__Opdracht__
Neem uit het materiaal hieronder letterlijk de regels over, beginnend bij de regel met "For the above" en doorlopend tot en met de regel met "## Part 3 - ADM Guidelines and Techniquies".

__Materiaalfragmenten__
· · · · ·
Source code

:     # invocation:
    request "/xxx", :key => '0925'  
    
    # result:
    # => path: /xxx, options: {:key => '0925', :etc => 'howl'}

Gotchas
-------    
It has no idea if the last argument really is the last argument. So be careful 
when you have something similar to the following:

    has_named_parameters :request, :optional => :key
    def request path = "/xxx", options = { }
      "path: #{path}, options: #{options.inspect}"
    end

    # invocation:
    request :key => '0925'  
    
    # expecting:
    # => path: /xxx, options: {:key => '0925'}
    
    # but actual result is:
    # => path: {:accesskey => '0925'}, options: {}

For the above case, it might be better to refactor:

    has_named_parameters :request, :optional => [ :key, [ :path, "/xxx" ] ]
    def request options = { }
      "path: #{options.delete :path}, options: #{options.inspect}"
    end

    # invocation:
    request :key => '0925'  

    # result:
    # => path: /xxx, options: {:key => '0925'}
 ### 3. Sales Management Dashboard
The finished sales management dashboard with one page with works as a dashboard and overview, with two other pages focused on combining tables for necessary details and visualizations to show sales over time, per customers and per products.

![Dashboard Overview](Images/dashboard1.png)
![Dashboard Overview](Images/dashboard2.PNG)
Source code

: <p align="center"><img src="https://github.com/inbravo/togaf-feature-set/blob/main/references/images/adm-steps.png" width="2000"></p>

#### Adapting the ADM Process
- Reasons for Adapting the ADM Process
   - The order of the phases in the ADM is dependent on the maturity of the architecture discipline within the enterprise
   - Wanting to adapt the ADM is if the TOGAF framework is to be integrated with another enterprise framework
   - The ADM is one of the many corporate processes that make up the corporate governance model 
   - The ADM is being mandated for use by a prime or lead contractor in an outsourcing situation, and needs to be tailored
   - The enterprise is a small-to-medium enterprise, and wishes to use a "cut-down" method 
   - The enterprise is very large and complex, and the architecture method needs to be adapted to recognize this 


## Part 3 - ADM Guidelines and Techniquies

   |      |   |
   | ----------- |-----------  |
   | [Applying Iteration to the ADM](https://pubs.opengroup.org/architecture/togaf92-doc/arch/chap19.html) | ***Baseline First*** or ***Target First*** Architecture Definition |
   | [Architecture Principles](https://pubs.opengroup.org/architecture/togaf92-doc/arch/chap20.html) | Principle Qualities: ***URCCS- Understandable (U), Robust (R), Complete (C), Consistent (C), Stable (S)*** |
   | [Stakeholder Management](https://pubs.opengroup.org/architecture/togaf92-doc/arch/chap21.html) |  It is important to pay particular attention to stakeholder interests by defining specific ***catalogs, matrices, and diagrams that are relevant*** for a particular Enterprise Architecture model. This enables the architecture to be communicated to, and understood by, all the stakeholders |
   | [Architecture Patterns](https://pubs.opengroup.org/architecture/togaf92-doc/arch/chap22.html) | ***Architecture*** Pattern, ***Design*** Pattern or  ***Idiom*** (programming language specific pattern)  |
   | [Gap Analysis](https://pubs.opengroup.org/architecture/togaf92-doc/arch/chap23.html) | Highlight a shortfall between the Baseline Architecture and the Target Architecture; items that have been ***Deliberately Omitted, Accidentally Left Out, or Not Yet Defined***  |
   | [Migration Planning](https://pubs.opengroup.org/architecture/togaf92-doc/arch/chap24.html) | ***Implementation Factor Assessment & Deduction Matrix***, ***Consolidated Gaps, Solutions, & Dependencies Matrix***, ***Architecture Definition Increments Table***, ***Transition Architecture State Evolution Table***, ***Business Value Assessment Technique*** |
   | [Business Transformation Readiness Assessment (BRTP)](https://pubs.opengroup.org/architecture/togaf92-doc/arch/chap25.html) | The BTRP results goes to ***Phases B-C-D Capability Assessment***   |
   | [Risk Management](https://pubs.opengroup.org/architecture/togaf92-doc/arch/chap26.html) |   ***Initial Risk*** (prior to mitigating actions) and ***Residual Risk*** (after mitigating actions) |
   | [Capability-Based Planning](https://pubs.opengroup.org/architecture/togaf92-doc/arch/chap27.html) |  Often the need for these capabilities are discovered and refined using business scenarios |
· · · · ·
__Verwacht antwoord__
For the above case, it might be better to refactor:

    has_named_parameters :request, :optional => [ :key, [ :path, "/xxx" ] ]
    def request options = { }
      "path: #{options.delete :path}, options: #{options.inspect}"
    end

    # invocation:
    request :key => '0925'  

    # result:
    # => path: /xxx, options: {:key => '0925'}
 ### 3. Sales Management Dashboard
The finished sales management dashboard with one page with works as a dashboard and overview, with two other pages focused on combining tables for necessary details and visualizations to show sales over time, per customers and per products.

![Dashboard Overview](Images/dashboard1.png)
![Dashboard Overview](Images/dashboard2.PNG)
Source code

: <p align="center"><img src="https://github.com/inbravo/togaf-feature-set/blob/main/references/images/adm-steps.png" width="2000"></p>

#### Adapting the ADM Process
- Reasons for Adapting the ADM Process
   - The order of the phases in the ADM is dependent on the maturity of the architecture discipline within the enterprise
   - Wanting to adapt the ADM is if the TOGAF framework is to be integrated with another enterprise framework
   - The ADM is one of the many corporate processes that make up the corporate governance model 
   - The ADM is being mandated for use by a prime or lead contractor in an outsourcing situation, and needs to be tailored
   - The enterprise is a small-to-medium enterprise, and wishes to use a "cut-down" method 
   - The enterprise is very large and complex, and the architecture method needs to be adapted to recognize this 


## Part 3 - ADM Guidelines and Techniquies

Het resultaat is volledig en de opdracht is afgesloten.